In a remote Indian village, a victory against persecution
If you were reading Catholic World News reports a decade ago, you should recall the ugly spate of anti-Christian violence that broke out in India’s Khandhamal region in 2008, killing over 100 people and driving more than 50,000 from their homes into the forests, where they sought safety. Many of these Christians are still living in refugee camps, their homes having been destroyed.
The violence began when a prominent Hindu-nationalist leader, Swami Lakshmanananda, was murdered. The crime was soon traced to a Maoist group, but militant Hindus nevertheless held Christians—all Christians—responsible. That’s when the anti-Christian pogrom began.
In keeping with the fiction that Christians had killed their leader, Hindu zealots orchestrated the conviction of seven illiterate Christians for the crime—in a stampeded trial, with virtually no evidence presented. Anto Akkara, the CWN correspondent who had provided our coverage of the violence, began a one-man crusade to secure their release. Many CWN readers signed a petition that Anto circulated internationally, urging India’s government leaders to investigate the plight of these poor innocent men—who lived behind bars for years, their pleas ignored by the local authorities in a state dominated by Hindu nationalists.
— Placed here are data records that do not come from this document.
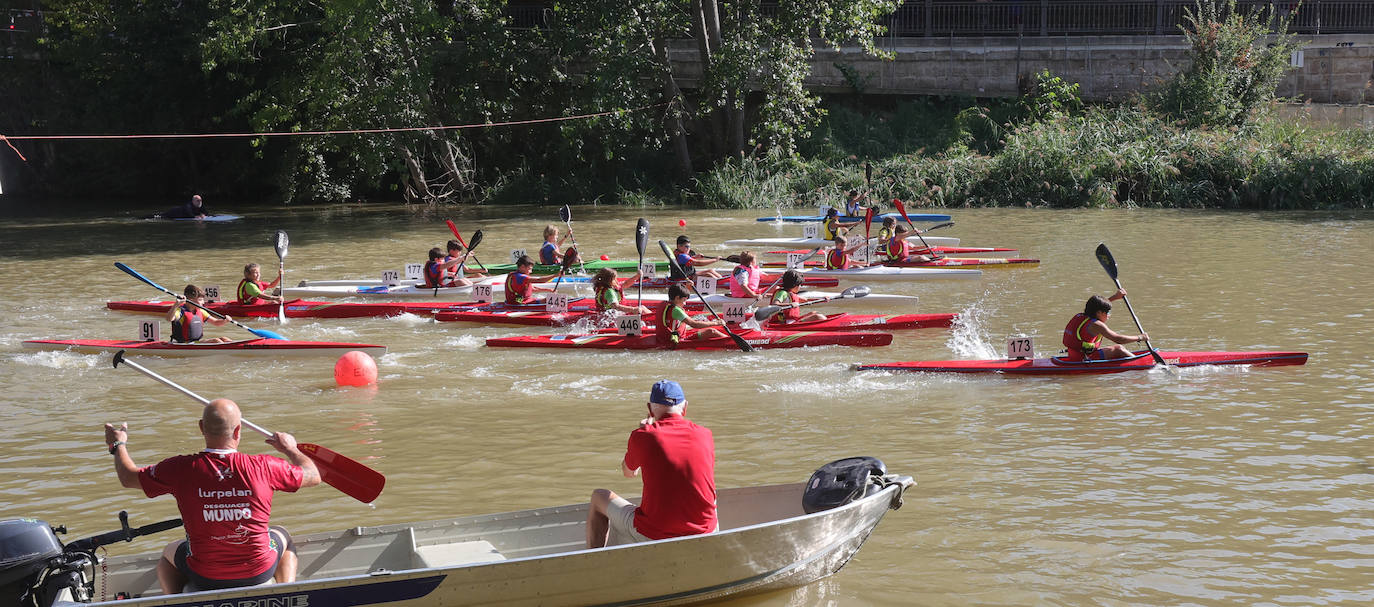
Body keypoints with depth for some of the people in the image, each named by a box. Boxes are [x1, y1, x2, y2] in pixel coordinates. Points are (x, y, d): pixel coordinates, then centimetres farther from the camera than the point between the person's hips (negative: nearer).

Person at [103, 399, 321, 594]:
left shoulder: (181, 469, -18)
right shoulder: (263, 467, -18)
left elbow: (128, 477, -2)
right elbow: (313, 476, -1)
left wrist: (118, 445, 19)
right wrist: (290, 448, 19)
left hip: (204, 577, 0)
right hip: (259, 573, 0)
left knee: (169, 553, 35)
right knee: (281, 537, 34)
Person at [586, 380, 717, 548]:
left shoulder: (643, 436, -8)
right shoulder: (705, 435, 1)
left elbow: (628, 472, 15)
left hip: (652, 537, -3)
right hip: (702, 536, 3)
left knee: (599, 497, 23)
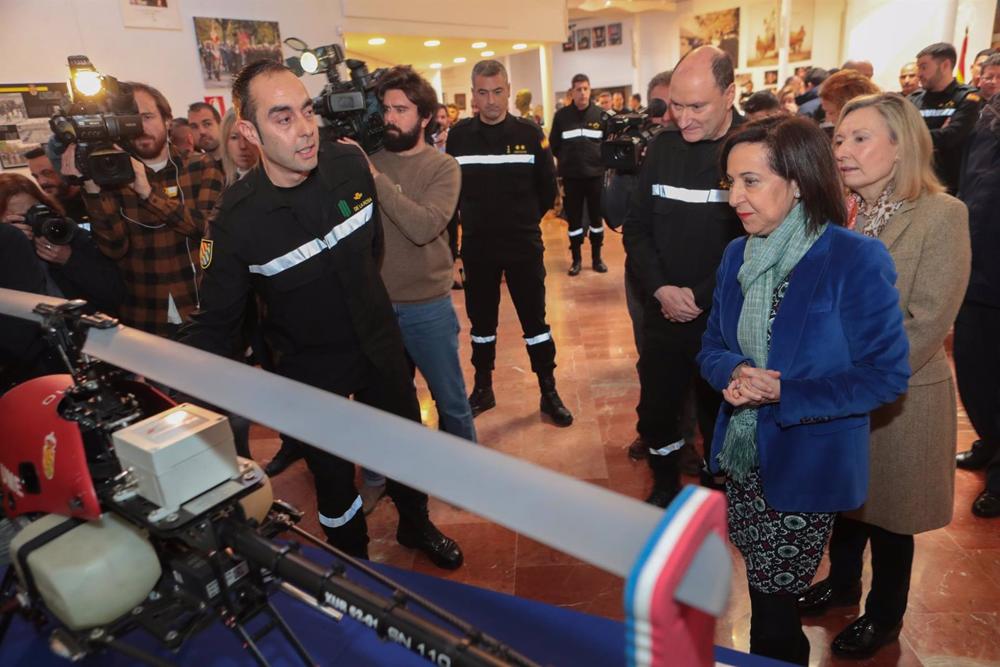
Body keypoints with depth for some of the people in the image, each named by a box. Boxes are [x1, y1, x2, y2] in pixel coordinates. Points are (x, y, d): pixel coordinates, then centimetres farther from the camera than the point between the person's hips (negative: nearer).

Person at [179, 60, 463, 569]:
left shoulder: (349, 164, -13)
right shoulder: (235, 220, -23)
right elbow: (215, 322, -16)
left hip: (378, 342, 4)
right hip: (310, 367, -3)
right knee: (333, 475, 14)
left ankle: (416, 525, 49)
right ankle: (355, 565, 42)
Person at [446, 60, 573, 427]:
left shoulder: (530, 133, -3)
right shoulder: (458, 135, -1)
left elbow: (548, 190, 3)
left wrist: (524, 220, 7)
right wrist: (473, 221, 3)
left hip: (524, 246, -1)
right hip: (477, 248, 1)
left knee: (535, 320, 5)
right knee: (481, 321, 13)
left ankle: (549, 393, 18)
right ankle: (483, 388, 30)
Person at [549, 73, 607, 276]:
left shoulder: (600, 114, 1)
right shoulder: (561, 115, 0)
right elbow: (553, 144, 5)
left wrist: (602, 160, 1)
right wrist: (567, 161, 5)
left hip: (596, 174, 1)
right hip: (571, 176, 0)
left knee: (596, 217, 8)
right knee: (574, 219, 6)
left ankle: (597, 257, 21)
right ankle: (576, 259, 17)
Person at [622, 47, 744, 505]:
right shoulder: (662, 147, 3)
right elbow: (636, 226, 4)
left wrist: (701, 296, -16)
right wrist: (660, 289, -10)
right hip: (663, 314, 4)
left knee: (721, 419, 13)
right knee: (655, 413, 15)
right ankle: (665, 488, 41)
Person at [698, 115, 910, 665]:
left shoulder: (857, 260, -17)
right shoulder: (737, 256, 0)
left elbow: (887, 374, -14)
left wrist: (785, 394, -24)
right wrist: (733, 374, -16)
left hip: (806, 467, -5)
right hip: (741, 458, 5)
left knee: (773, 604, 8)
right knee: (764, 593, 21)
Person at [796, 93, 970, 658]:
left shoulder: (942, 214, -15)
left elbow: (927, 324, -18)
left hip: (899, 397, -4)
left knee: (888, 509, 14)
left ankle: (885, 614, 38)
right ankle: (842, 580, 46)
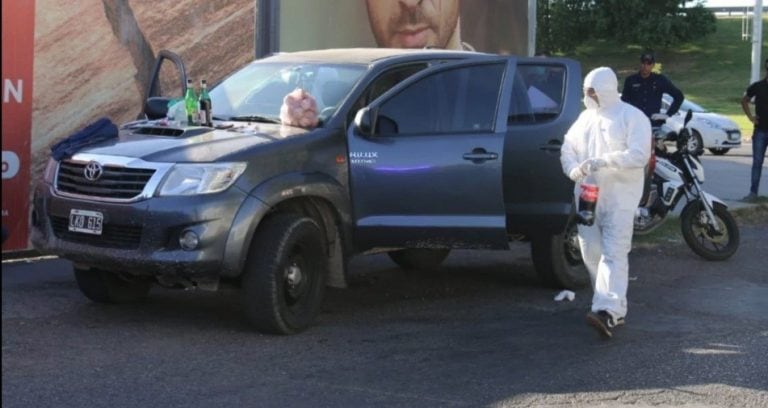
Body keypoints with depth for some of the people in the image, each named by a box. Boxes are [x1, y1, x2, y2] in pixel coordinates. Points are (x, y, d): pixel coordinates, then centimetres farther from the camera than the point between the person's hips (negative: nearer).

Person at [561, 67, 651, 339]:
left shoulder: (632, 117, -5)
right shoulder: (586, 118, 16)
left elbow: (639, 155, -16)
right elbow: (568, 147, 14)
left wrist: (604, 161, -24)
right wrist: (574, 170, -7)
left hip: (619, 198, -7)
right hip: (588, 196, 7)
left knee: (613, 254, -16)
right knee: (591, 253, 8)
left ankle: (608, 312, -28)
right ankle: (616, 308, 18)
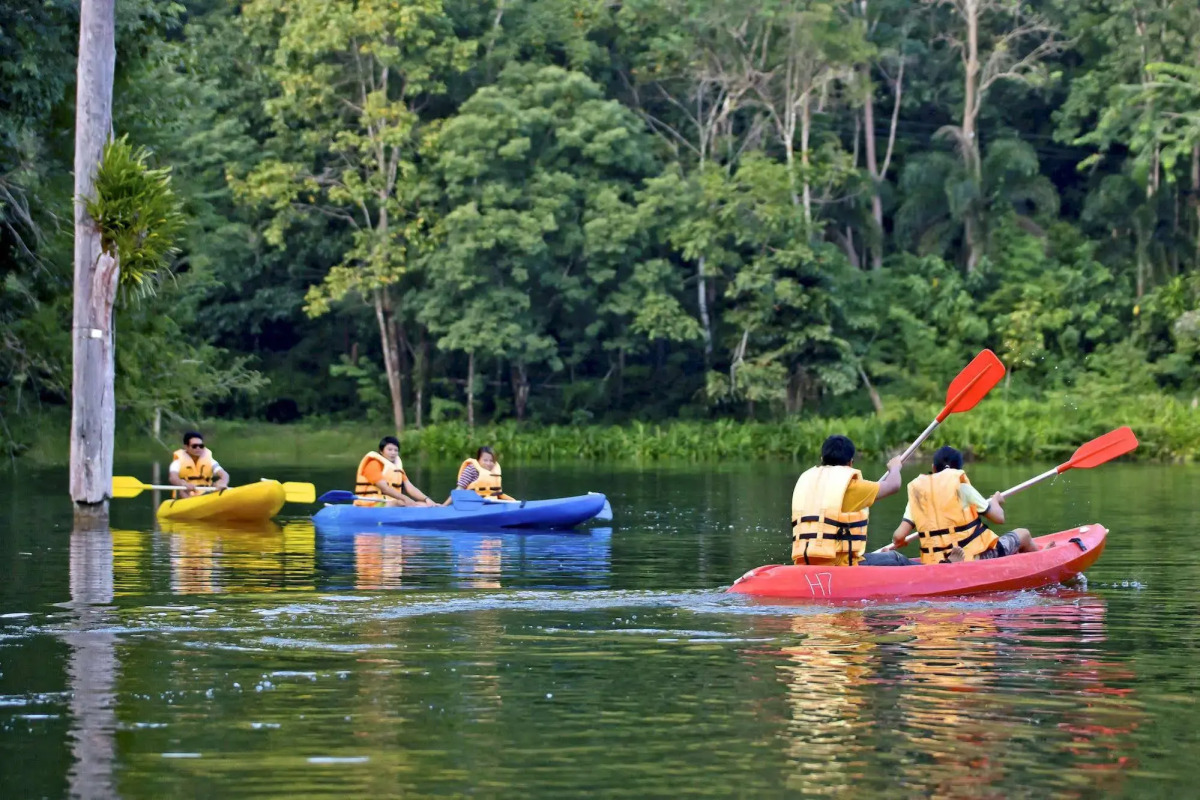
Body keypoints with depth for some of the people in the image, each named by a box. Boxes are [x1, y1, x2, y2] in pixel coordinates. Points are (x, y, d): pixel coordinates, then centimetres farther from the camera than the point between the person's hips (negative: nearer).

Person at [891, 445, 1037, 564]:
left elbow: (898, 536, -5)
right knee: (1023, 534, 22)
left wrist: (897, 543, 18)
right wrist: (995, 501, 19)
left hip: (937, 565, 4)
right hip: (975, 557, -4)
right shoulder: (961, 485, -7)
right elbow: (999, 518, -3)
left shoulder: (916, 491, 3)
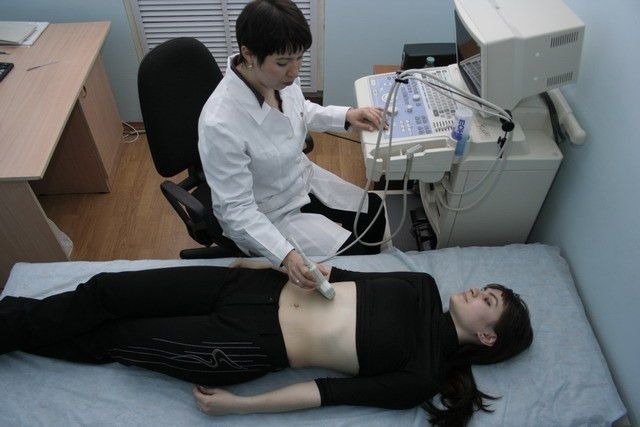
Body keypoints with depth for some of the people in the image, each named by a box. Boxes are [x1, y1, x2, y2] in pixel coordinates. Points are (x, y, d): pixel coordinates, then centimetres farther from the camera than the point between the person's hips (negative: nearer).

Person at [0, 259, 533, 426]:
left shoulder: (424, 376, -8)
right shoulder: (425, 288, 8)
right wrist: (276, 263, 4)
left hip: (250, 345, -5)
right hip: (265, 288, 5)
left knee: (106, 339, 4)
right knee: (104, 291, 4)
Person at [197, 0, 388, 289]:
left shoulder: (280, 77, -17)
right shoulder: (219, 123, -37)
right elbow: (237, 209, -29)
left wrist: (346, 116, -8)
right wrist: (286, 255, -41)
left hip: (303, 179, 7)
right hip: (265, 215, -7)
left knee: (375, 211, 14)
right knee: (352, 258, -7)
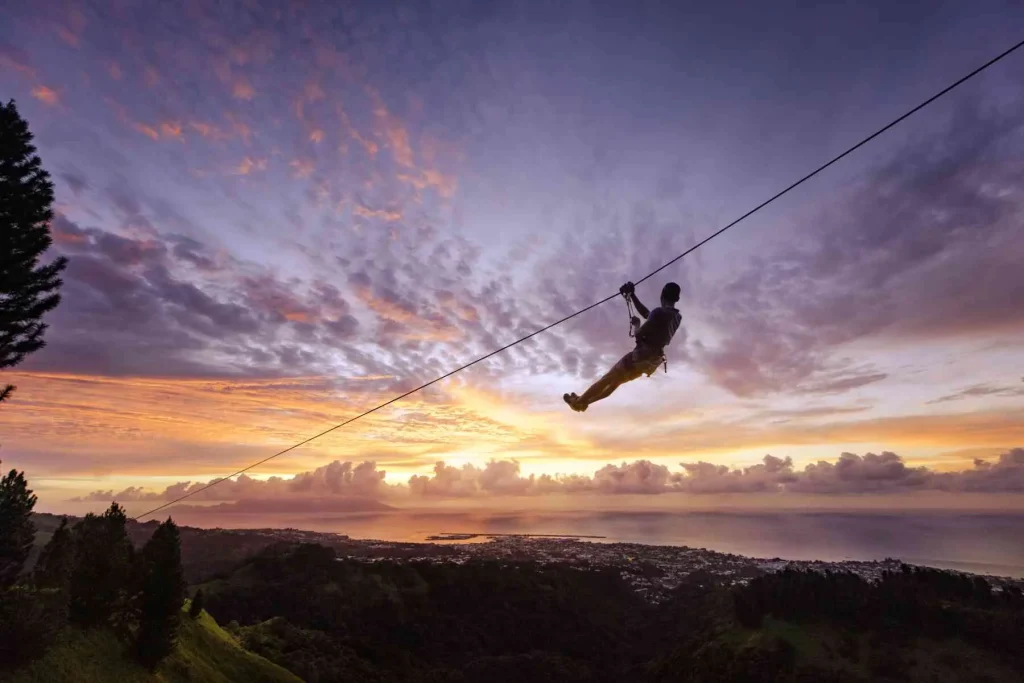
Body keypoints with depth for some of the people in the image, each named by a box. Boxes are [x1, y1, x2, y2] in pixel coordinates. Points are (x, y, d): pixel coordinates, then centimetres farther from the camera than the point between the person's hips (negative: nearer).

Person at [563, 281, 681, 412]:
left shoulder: (659, 312, -18)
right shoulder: (677, 317, 8)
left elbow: (639, 334, -19)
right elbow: (647, 314, 16)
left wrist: (636, 324, 3)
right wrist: (632, 296, 15)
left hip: (642, 355, -8)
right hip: (654, 359, 8)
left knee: (607, 379, 5)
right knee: (616, 381, 19)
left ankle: (577, 402, 15)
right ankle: (583, 401, 29)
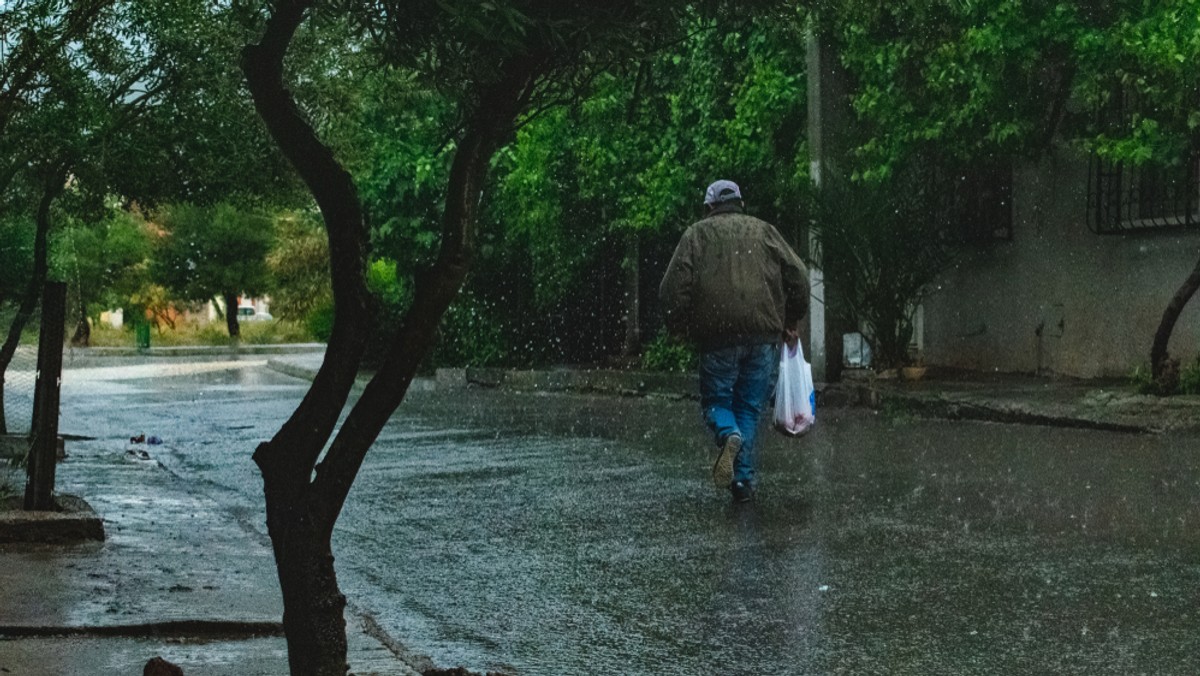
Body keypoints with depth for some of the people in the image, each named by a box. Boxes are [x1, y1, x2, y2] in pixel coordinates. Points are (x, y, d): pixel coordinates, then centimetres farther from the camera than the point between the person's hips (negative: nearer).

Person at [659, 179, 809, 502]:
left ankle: (729, 435, -22)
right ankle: (744, 481, 5)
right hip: (763, 335, 2)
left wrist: (677, 327, 11)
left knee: (716, 399, 11)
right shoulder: (764, 231, 14)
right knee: (751, 406, 10)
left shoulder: (697, 234, 7)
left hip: (717, 334, -2)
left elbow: (674, 286, -2)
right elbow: (798, 276, 8)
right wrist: (792, 322, 18)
In 2013, Anto Akkara won the Titus Brandsma award for journalism by the International Christian Organization of the Media for this advocacy of the Kandhamal prisoners. But in November of this year he won the prize that he really wanted, when India’s highest court ordered the prisoners released.
Anto Akkara was in Kandhamal again this week, unraveling the red tape. (It took 10 days for the court’s release order to reach the remote district court—where local officials were still in no hurry to comply.) This week, at last, the unjustly accused Christians are free.